Это чувство есть несомненная жажда Бога, есть вера в Него. В минуту осуществленья Его торжества и Его праведной кары оно повергает человека в сладкий ужас и трепет и разрешается бурей восторга как бы злорадного, который есть на самом деле взрыв нашей высшей любви и к Богу и к ближнему…
XVI
Так начались мои отроческие годы, когда особенно напряженно жил я не той подлинной жизнью, что окружала меня, а той, в которую она для меня преображалась, больше же всего вымышленной.
Подлинная жизнь была бедна.
Я родился и рос, повторяю, совсем в чистом поле, которого даже и представить себе не может европейский человек. Великий простор, без всяких преград и границ, окружал меня: где в самом деле кончалась наша усадьба и начиналось это беспредельное поле, с которым сливалась она? Но ведь все-таки только поле да небо видел я.

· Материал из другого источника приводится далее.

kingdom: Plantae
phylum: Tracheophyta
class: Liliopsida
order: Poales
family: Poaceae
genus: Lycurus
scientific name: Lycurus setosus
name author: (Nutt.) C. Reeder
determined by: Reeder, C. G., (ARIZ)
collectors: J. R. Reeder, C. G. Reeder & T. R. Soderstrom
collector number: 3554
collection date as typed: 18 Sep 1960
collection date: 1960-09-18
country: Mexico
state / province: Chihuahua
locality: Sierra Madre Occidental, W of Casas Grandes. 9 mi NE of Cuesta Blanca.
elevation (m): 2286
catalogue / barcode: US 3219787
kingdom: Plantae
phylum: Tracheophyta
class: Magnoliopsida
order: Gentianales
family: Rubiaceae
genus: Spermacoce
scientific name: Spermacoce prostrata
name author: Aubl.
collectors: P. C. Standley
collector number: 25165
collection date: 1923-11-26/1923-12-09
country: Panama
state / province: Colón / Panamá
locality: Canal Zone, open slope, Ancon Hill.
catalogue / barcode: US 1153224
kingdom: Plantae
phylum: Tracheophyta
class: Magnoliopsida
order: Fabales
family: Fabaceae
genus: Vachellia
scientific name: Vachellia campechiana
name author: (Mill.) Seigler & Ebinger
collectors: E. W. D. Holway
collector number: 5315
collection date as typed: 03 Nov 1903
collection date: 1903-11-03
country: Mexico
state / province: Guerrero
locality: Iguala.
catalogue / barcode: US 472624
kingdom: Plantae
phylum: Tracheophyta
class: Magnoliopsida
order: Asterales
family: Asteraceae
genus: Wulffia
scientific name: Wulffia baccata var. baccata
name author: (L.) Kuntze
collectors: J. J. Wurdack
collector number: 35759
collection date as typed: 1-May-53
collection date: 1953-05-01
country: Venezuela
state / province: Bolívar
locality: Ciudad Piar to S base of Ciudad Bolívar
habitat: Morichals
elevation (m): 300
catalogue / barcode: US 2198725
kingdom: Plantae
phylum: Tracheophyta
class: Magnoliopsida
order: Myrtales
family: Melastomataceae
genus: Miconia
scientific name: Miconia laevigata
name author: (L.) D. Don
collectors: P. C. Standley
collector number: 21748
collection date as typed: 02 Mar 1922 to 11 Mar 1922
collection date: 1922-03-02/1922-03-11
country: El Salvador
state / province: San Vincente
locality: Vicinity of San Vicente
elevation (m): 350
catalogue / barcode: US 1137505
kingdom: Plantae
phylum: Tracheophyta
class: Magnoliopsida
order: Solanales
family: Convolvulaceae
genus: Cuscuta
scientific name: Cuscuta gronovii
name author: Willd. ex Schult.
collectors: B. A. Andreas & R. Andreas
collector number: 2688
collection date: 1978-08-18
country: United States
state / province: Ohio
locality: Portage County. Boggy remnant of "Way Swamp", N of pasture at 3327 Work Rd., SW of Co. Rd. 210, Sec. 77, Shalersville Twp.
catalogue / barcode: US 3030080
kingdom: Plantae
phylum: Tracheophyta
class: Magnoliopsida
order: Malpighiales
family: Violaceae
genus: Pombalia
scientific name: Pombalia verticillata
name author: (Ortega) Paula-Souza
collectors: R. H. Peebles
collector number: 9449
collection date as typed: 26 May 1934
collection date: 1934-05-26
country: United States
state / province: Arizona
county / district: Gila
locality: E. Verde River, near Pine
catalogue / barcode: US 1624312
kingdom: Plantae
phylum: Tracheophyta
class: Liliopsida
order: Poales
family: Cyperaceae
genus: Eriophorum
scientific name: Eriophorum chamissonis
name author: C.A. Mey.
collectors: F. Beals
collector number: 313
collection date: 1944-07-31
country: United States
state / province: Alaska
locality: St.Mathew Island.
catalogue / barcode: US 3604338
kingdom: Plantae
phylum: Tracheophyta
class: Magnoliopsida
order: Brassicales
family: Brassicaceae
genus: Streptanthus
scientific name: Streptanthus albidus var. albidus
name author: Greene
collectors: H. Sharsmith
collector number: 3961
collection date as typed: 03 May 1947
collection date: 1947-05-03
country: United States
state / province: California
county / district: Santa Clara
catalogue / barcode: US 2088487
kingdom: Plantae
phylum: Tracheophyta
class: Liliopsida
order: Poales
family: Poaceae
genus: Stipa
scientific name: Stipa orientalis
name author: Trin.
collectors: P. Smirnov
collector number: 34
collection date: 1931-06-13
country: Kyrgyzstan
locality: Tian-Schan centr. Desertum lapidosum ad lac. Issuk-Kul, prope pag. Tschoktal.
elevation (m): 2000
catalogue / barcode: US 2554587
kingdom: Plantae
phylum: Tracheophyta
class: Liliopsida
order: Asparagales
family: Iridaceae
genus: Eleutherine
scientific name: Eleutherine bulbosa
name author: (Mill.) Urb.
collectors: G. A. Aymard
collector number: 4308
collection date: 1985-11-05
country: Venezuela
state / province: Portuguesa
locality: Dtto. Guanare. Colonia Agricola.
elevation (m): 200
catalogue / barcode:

Колонии! Я знал только «колониальную» лавку в Рождестве. Для меня все колониальное заключалось в корице, которой сдабривали на Страстной пасху, да в черных блестящих рожках, приторный вкус которых я узнал, побывав в Рождестве на ярмарке, да в ярлыках (херес, мадера) на бутылках в тонких проволочных сетках, которыми я забавлялся, растягивая их так и этак, и которых опять стало появляться в нашем доме все больше и больше, потому что отец опять стал запивать все чаще и чаще. В Рождестве же видел я и высшую роскошь: в церкви. Для глаза, привыкшего только к хлебам, травам, проселкам, дегтярным телегам, курным избам, лаптям, посконным рубахам, для уха, привыкшего к тишине, к пенью жаворонков, к писку цыплят, к кудахтанью кур, глубокий купол с грозным седовласым Саваофом, простершим длани над сиреневыми клубами облаков и над своими волнистыми, веющими ризами, золотой иконостас, образа в золотых окладах, жарко пылающие светлым, золотым костром, косо и обильно наставленные перед Праздником и друг друга растопляющие тонкие восковые свечи, громкое и нестройное пенье дьячка и пономаря, ризы священника и дьякона, возгласы и чтения на языке возвышенном и не совсем понятном, поклоны и кажденья ладаном, его пряный дым, густо восходящий из кадила, ловко взлетающего вверх и бряцающего серебряными цепочками – все казалось царственным, пышным, торжественно восхищало душу…
Рос я, кроме того, среди крайнего дворянского оскудения, которого опять таки никогда не понять европейскому человеку, чуждому русской страсти ко всяческому самоистребленью. Эта страсть была присуща не одним дворянам. Почему в самом деле влачил нищее существование русский мужик, все таки владевший на великих просторах своих таким богатством, которое и не снилось европейскому мужику, а свое безделье, дрему, мечтательность и всякую неустроенность оправдывавший только тем, что не хотели отнять для него лишнюю пядь земли от соседа помещика, и без того с каждым годом все скудевшего? Почему алчное купеческое стяжание то и дело прерывалось дикими размахами мотовства с проклятиями этому стяжанию, с горькими пьяными слезами о своем окаянстве и горячечными мечтами по своей собственной воле стать Иовом, бродягой, босяком, юродом? И почему вообще случилось то, что случилось с Россией, погибшей на наших глазах в такой волшебно краткий срок?